RECORDS FOR THIS EXERCISE -

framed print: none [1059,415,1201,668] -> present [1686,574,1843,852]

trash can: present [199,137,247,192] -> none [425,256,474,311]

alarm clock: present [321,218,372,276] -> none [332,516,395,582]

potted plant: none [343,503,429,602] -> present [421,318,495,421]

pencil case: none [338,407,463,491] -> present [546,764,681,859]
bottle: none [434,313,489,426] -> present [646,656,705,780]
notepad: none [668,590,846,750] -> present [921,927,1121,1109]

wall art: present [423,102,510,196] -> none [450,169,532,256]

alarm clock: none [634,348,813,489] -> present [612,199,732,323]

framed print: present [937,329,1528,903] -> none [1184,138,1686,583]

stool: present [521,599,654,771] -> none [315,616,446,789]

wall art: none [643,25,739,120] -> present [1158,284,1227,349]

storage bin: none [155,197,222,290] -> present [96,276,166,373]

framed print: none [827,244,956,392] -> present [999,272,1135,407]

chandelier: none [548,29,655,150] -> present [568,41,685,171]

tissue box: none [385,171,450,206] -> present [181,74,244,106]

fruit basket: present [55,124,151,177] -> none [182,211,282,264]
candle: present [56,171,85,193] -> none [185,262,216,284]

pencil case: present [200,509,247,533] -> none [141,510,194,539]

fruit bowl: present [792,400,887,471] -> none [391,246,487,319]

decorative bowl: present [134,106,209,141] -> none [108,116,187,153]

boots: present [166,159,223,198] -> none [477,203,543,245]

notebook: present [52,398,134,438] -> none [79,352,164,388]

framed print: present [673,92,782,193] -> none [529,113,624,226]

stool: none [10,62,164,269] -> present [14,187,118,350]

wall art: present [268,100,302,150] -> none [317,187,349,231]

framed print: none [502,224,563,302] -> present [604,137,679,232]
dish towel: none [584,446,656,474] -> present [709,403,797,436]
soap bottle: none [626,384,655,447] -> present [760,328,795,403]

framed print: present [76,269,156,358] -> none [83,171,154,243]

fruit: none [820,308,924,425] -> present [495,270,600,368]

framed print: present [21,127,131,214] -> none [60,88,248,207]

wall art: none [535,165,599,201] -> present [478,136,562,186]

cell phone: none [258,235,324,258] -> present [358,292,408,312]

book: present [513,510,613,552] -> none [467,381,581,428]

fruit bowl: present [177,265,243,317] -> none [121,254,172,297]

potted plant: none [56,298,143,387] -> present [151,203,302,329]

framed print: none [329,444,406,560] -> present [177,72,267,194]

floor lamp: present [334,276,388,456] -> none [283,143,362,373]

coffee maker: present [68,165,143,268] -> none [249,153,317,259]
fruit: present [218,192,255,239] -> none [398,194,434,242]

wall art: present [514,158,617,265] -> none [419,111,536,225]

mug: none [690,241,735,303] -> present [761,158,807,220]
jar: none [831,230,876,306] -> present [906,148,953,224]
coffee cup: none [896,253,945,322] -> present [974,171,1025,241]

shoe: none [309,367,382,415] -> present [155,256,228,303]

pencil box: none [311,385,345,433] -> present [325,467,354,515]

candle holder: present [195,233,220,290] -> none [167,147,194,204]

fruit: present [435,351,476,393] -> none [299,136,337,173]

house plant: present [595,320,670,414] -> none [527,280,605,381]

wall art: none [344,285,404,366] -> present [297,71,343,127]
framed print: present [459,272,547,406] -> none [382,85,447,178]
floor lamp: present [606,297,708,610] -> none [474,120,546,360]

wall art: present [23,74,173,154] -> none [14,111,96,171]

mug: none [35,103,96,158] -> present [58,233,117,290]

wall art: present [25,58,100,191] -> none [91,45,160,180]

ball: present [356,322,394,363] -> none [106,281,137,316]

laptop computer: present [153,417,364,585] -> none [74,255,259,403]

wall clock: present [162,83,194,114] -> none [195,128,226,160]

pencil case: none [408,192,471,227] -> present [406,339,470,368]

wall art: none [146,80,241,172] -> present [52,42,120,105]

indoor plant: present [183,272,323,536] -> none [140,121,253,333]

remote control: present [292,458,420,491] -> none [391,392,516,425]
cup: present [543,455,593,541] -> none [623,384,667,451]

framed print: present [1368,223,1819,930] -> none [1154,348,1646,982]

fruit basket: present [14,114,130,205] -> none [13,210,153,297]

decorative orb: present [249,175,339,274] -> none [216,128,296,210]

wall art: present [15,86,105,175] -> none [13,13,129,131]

WHAT THE TASK ASKS -
Please output the exact lines of the records above, beginning with the first and stopping after the line that holds "wall art: none [643,25,739,120]", and nothing else.

EXPECTED ANSWER -
framed print: none [1059,415,1201,668] -> present [1686,574,1843,852]

trash can: present [199,137,247,192] -> none [425,256,474,311]

alarm clock: present [321,218,372,276] -> none [332,516,395,582]

potted plant: none [343,503,429,602] -> present [421,318,495,421]

pencil case: none [338,407,463,491] -> present [546,764,681,859]
bottle: none [434,313,489,426] -> present [646,656,705,780]
notepad: none [668,590,846,750] -> present [921,927,1121,1109]

wall art: present [423,102,510,196] -> none [450,169,532,256]

alarm clock: none [634,348,813,489] -> present [612,199,732,323]

framed print: present [937,329,1528,903] -> none [1184,138,1686,583]

stool: present [521,599,654,771] -> none [315,616,446,789]

wall art: none [643,25,739,120] -> present [1158,284,1227,349]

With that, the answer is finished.